The research also found that 36% were not aware of decreases to mortgage interest tax relief which was introduced in April 2017 and will steadily decrease over the next few years. Also, 32% were unaware of the additional stamp duty on additional homes from April 2016.
Some 43% hadn’t heard of the consultation on lettings fees being paid by landlords, rather than tenants which has now been ratified and 16% either haven’t heard or aren’t aware of any of these changes.
The survey report suggest that changes, introduced by the Government with the intention of levelling the playing field between owner occupiers and landlords, actually risk reducing choice and value in the private rented sector,.
‘Being able to find a decent affordable home is one of the most pressing issues many people face today. Landlords play a vital role in providing homes and choice, where they might not otherwise exist,’ said Joe Garner, chief executive of the Nationwide Building Society.
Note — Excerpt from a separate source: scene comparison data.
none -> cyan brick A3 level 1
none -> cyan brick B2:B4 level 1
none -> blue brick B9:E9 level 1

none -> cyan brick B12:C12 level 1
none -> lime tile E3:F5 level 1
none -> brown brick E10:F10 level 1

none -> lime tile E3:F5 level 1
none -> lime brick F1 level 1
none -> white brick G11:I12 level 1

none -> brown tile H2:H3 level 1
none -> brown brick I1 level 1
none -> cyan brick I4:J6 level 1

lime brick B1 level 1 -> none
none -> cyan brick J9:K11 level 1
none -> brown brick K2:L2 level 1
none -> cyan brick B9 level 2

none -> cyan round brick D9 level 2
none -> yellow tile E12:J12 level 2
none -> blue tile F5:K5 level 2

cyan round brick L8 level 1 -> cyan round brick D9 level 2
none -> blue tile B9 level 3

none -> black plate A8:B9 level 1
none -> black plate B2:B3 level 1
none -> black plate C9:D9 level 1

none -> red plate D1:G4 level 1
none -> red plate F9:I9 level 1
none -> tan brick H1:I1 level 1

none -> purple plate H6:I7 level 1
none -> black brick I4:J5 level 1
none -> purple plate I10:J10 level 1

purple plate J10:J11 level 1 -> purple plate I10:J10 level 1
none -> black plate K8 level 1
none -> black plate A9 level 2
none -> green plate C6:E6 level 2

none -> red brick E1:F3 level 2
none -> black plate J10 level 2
‘Our research suggests most want to manage their property well and look after their tenants. However, because letting one or two properties is often not a landlord’s full time job, many are left struggling to keep up with the ever growing list of responsibilities, as well as the personal financial impact the recent changes may bring,’ he pointed out.
“It’s a tough ask to expect small landlords or their tenants to face these challenges alone – we must work together as an industry to better support and inform those providing housing and their tenants,’ he explained.
‘With a Draft Bill on letting agent fees already in progress, and greater powers for local councils beginning to take effect, it is clear that reappraising the private rental sector is already firmly on the Government’s agenda and so we look forward to working with the Housing Minister to help influence a future that works for all. By coming together we can help deliver somewhere decent for everyone to call home,’ he added.
The combined effect of these measures, as well as with the tougher lending standards set by the Prudential Regulation Authority, have reduced the number of new homes for rent that have been bought over the last year, resulting in less availability and choice for tenants, the report points out.
Among landlords considering increasing rent, almost three quarters, 74%, intend average increases of £100 or less per month, with a similar proportion, 72%, feeling it’s important their tenant is aware that the increase is just to cover additional costs. This is perhaps why 45% would prefer to inform their tenant of a rent increase personally, even though 39% worry their tenant might leave as a result.
Landlords are also looking at ways to reduce their costs, with 26% of those using an agent considering self-managing their property in future to save money. Currently 31% of landlords manage their property let themselves and find their own new tenants. However, 68% of those surveyed use some form of agency service with almost 47% of landlords relying on an agent to entirely manage their property.
The survey also reveals that landlords’ costs average £1,500 a year per rental, rising to £2,000 if a new tenant is needed during that time.
While the mean monthly profit from renting out property, after taking away typical costs, is £610, some 56% make £500 or less a month, a third earn less than £300 and 22% less than £200.
Some 15% say they make £100 or less monthly profit from renting out their property, amounting to less than £1,200 per year while 6% don’t know how much, or even if, they make a profit.
When asked about the financial impact of recent measures on their rental profits, 22% of landlords simply didn’t know. Some 10% expect to pay an additional £300 to £500 per year, and a similar proportion anticipate losing between £501 and £1,000 a year while 4% expected additional costs of between £1,001 and £2,000.